WordPsychic

Apurv Kaushal
24-02-2019

An n gram model appraoch to predicting the next word

App Details

Word Teller is a web app for predicting the next word of a sentence.

It can find its usage in messaging apps and type interface apps.

It has been built on an N Gram Model under the validity of Markov Chain Assumptions. Some of the salient features of the development process

  • N=3. It is a 3 gram model, predicting the next word based on the last two words of the sentence.
  • Trained by taking data from news, blogs and twitter data set of the English Language.
  • The training size used for development consists of around 840,000 sentences in English.

App Interface

alt text

The Word Teller App has two input features

  • Enter your words here: Ask the user to enter the sentence fragment in this text box
  • How many words recommended: Ask the user how many word options will they want to view for the next word

App Instructions & Features

The user then has to click on the submit button.
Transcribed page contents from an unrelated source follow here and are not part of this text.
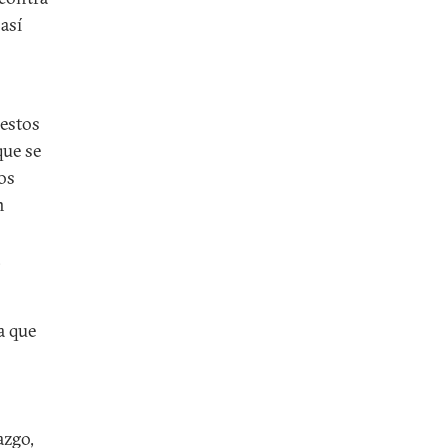
 así
 estos
que se
os
n
,
a que
azgo,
By default, “hi you” and 1 are the input values.

Using these two input features the app predicts the next word that belongs to either of the two categories

  • StopWords: Frequently occuring words of the language
  • Non StopWords: Other Words of the language

If the user chooses “hi you” and 1 as the input, then the app predicts the top 1 word from all possible options for the next word of both the stop word and non stop word categories.

App Performance

The Accuracy of Prediction when tested on

  • 1000 test set examples is 58.5 %
  • 10000 test set examples is 28 %

Bias & Variance Check

  • Train set error on 10000 examples is 31 %
  • Test set error on 10000 examples is 28 %